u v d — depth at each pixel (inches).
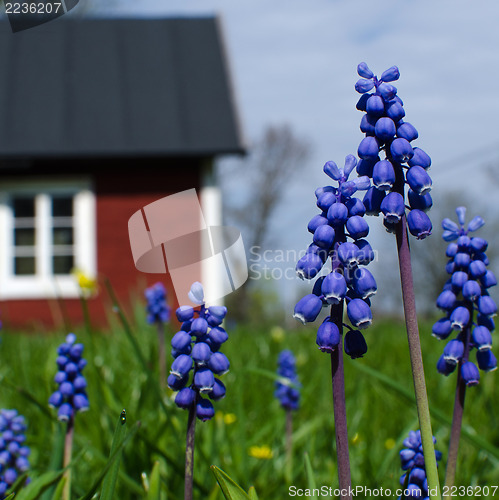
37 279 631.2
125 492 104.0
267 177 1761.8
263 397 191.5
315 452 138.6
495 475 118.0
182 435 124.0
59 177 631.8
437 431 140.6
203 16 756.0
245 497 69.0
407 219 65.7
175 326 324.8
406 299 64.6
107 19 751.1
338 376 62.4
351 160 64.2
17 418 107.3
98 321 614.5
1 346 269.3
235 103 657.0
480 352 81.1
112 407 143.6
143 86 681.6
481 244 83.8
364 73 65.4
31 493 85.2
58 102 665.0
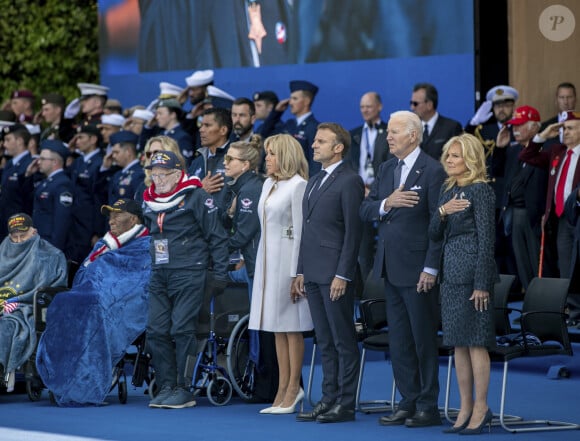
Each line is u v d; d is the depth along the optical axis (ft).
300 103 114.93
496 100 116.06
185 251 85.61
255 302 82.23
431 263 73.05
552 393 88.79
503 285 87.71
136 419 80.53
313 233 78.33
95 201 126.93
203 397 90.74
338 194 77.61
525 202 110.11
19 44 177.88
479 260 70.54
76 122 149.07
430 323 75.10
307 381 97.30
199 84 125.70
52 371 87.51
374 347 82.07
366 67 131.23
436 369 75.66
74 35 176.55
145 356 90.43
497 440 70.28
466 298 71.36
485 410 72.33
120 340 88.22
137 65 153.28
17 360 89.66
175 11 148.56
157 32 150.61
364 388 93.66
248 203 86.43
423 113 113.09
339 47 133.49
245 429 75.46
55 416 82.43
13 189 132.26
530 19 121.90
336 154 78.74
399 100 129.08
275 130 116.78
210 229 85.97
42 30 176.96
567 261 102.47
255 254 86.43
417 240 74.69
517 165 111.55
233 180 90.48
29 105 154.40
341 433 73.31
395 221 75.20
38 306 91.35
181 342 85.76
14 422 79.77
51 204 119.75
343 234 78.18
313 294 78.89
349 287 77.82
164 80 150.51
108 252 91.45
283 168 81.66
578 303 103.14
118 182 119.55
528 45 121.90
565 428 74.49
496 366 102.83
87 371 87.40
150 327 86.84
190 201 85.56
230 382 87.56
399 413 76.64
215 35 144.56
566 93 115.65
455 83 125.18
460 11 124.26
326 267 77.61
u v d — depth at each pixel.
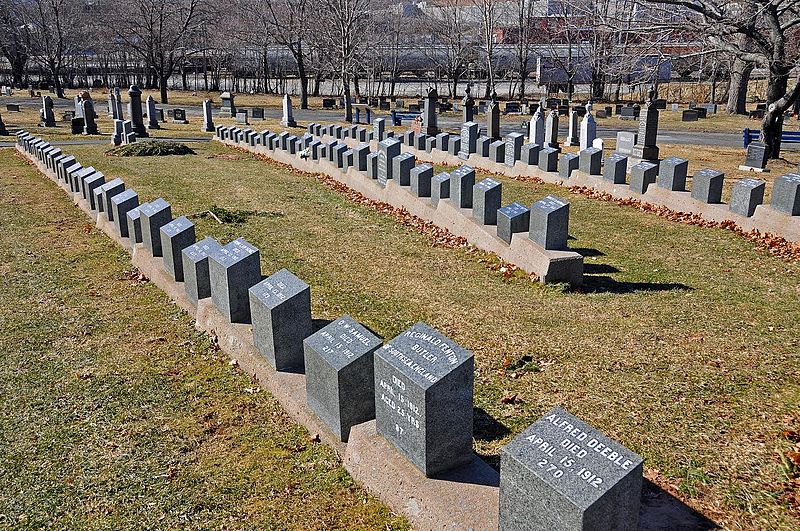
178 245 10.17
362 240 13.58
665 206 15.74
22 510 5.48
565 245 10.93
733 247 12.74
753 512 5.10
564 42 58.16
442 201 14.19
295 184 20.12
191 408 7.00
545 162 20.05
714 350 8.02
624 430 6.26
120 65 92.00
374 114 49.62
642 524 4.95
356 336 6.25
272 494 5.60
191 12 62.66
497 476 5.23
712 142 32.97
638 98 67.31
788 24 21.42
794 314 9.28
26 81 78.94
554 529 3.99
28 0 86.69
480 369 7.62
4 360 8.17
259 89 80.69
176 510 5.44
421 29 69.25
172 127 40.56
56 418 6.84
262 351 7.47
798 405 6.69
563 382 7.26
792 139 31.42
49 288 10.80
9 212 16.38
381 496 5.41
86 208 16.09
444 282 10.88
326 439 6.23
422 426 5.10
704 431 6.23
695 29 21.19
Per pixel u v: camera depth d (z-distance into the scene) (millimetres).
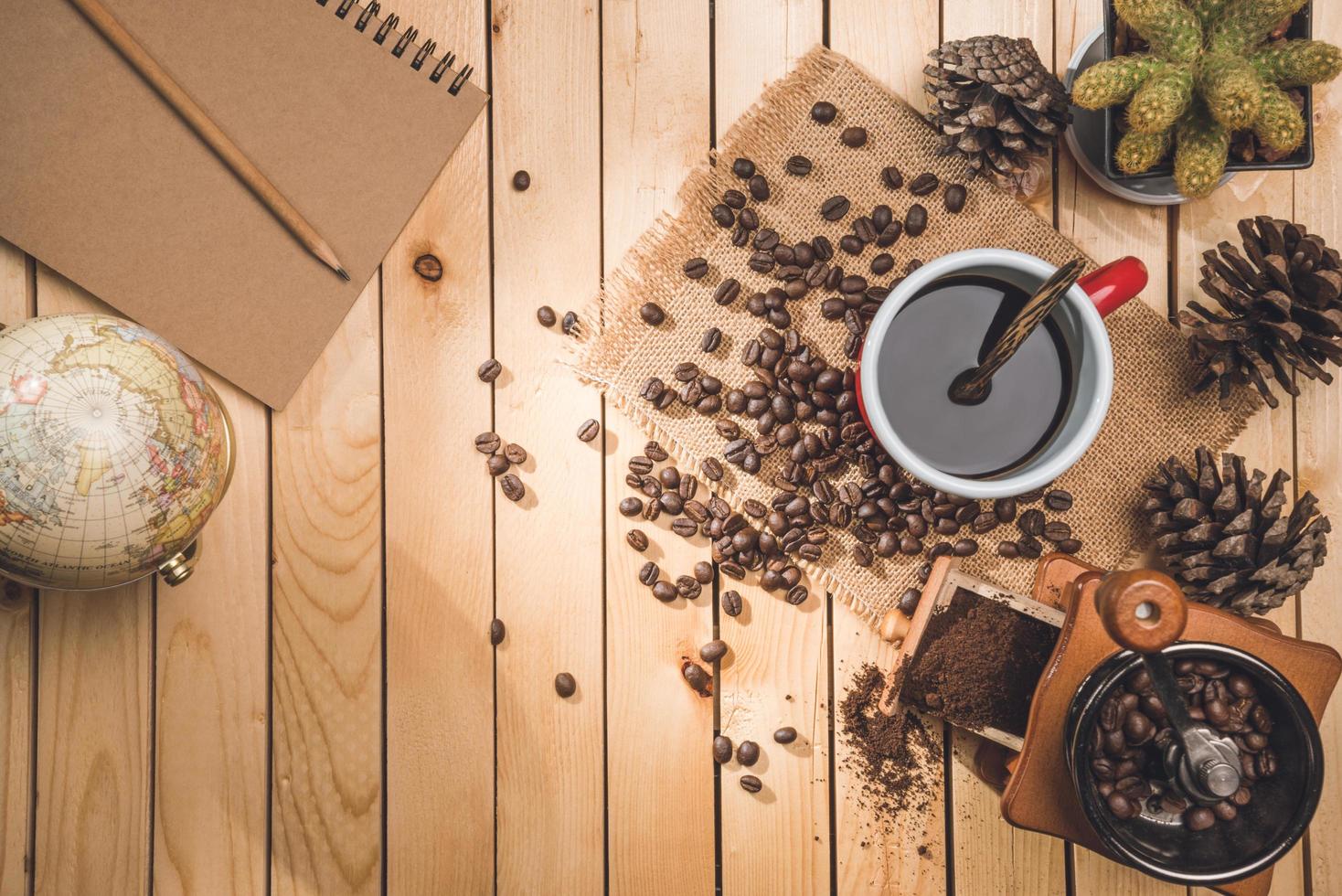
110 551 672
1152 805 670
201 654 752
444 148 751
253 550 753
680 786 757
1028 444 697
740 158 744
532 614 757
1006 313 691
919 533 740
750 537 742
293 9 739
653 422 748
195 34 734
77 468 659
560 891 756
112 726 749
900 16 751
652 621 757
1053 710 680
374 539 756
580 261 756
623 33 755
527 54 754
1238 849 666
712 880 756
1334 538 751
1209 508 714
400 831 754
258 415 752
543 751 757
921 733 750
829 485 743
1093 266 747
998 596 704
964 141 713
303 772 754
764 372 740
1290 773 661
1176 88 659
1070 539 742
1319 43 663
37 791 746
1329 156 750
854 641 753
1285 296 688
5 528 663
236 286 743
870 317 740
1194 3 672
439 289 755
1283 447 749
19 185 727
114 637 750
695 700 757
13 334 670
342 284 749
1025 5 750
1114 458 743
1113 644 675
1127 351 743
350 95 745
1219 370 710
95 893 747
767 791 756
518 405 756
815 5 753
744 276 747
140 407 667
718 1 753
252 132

====

Show each line in the entries that holds the string "pixel".

*Answer section*:
u v d — depth at each pixel (inches).
u v d — depth at each pixel.
Per pixel u v: camera depth d (z-distance into the scene) (millimetres).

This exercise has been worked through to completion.